Syed Junaid Hashmi
JAMMU, May 23: Sudden cardiac arrest of 18 year old Tanveer Hussain, a college going student of Rajouri, coupled with allegations of non-availability of ambulance has raised questions over the claims of the state government of having improved healthcare facilities in Jammu and Kashmir.
The death led to violent protests followed by Deputy Commissioner (DC) Rajouri Shahid Iqbal Choudhary constituting medical board comprising of 3 doctors for post-mortem. Administration succeeded in convincing students that they would look into the matter with utmost seriousness and take action if required.
But the larger question is, had the student reached hospital on time and then, had the ambulance been available, the life of the youngman could have been saved. The administration said that out of five ambulances available at District Hospital, four had been rushed to Jammu with critical patients while one ambulance was deputed to workshop. Another ambulance was rushed from Manjakote as hospital management had to hand over the body and provide ambulance after completion of formalities but a group of youth forcibly took the body away.
The group of youth who took away the body should be questioned and even if required, taken to task for having taken law in their own hands. The cardiac arrest of the youngman is not a rarity and this has been happening across the world these days but question is had the hospital been adequately equipped, life of youngman could have been saved. And if saving the life would not have been possible, atleast the family could have applauded the efforts doctors made. But the family has been left angry, shattered and frustrated.
One needs not to reiterate that credible reports indicate Jammu and Kashmir having become hub of the spurious medicines. It has rather become a fact of life in this part of the world. Only recently, a national level drug survey in India has claimed that 8.37 per cent of drugs provided in government-run hospitals in J&K have been found not of standard quality. All this happens despite the existence of a full-fledged central level legislation on the point. This is horrifying.
What’s more, doctors are very part of the phenomenon in that they prescribe drugs with the trade name rather than the generic one. This is actually the point where the problem, in fact, starts. Currently, over five million cases of medical negligence are recorded on an average every year in India ranging from wrong drugs to the uncalled for surgeries. Needless to say, doctors contribute to the problem in a phenomenal way. India Medical Times reported a 110% cumulative increase in medical negligence cases per year in India.
Doctors posted at the government hospitals more often lure patients to their private clinics. Recommending medical tests have become the norm with the twenty-first century doctors. A casual visit to doctor’s clinic can land you in a medical laboratory for an unnecessary examination. Again, doctors are not at bay in matters of sex selection and the killing of female foetus. Recent census figures, which show a skewed sex ratio in the state, are an indicator.

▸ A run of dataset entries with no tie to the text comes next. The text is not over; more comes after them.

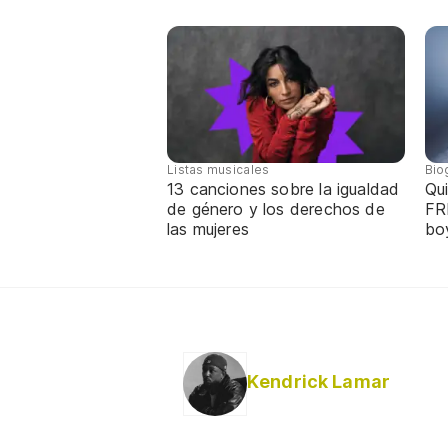
Listas musicales
Bio
13 canciones sobre la igualdad
Qui
de género y los derechos de
FR
las mujeres
bo
Kendrick Lamar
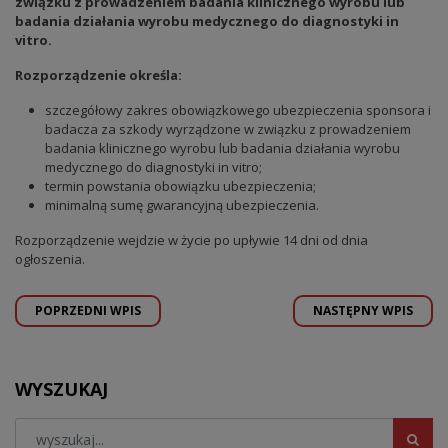
związku z prowadzeniem badania klinicznego wyrobu lub
badania działania wyrobu medycznego do diagnostyki in
vitro.
Rozporządzenie określa:
szczegółowy zakres obowiązkowego ubezpieczenia sponsora i
badacza za szkody wyrządzone w związku z prowadzeniem
badania klinicznego wyrobu lub badania działania wyrobu
medycznego do diagnostyki in vitro;
termin powstania obowiązku ubezpieczenia;
minimalną sumę gwarancyjną ubezpieczenia.
Rozporządzenie wejdzie w życie po upływie 14 dni od dnia
ogłoszenia.
POPRZEDNI WPIS
NASTĘPNY WPIS
WYSZUKAJ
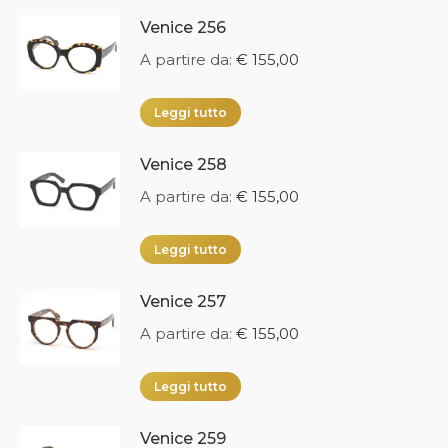
Venice 256
A partire da:
€
155,00
Leggi tutto
Venice 258
A partire da:
€
155,00
Leggi tutto
Venice 257
A partire da:
€
155,00
Leggi tutto
Venice 259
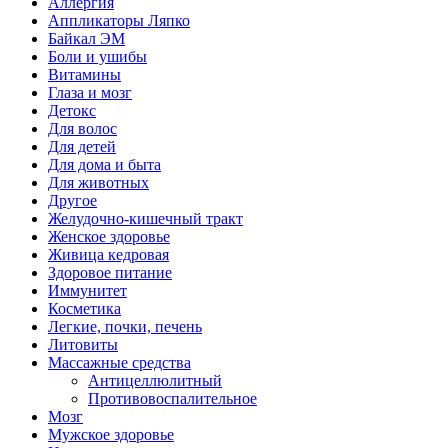
Аллергия
Аппликаторы Ляпко
Байкал ЭМ
Боли и ушибы
Витамины
Глаза и мозг
Детокс
Для волос
Для детей
Для дома и быта
Для животных
Другое
Желудочно-кишечный тракт
Женское здоровье
Живица кедровая
Здоровое питание
Иммунитет
Косметика
Легкие, почки, печень
Литовиты
Массажные средства
Антицеллюлитный
Противовоспалительное
Мозг
Мужское здоровье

The scenario got worse when the Apex Court, in 2011, after hearing a writ petition that challenged a government order banning private practice of doctors, ruled that defying the ban doesn’t amount to any illegality or corruption. Having reached a point of no return, all this is an utter disregard of the Hippocratic Oath. It happens despite the Geneva Declaration, 1948, adopted by the World Medical Assembly, directed the member countries to take punitive measures against the violators of sacred oath. Now, financial gain appears to be the prime object of medical profession. Service to humanity is only supplementary. It’s time to translate the Geneva Declaration, 1948 into action.
An advocate may cause asset-loss to his client; a teacher may seek pearls from private tuition, but a doctor’s deviation destructs life, results in economic loss and causes mental agony. State should take all possible steps to reform the health sector in toto. Peripheral health institutions need to be upgraded especially district hospitals. Adequate number of ambulances should be available in all the hospitals. The healthcare facilities should be of highest order and no one should be allowed to play with the lives of the commoners. Law should be made more stringent.
Every death should ring alarm bells and the state should take all possible steps to penalise officials responsible for these deaths. And if accountability becomes the norm, state health sector would witness sea change within short span of time. Jammu and Kashmir should not wait for things to change on their own but take corrective steps at the earliest.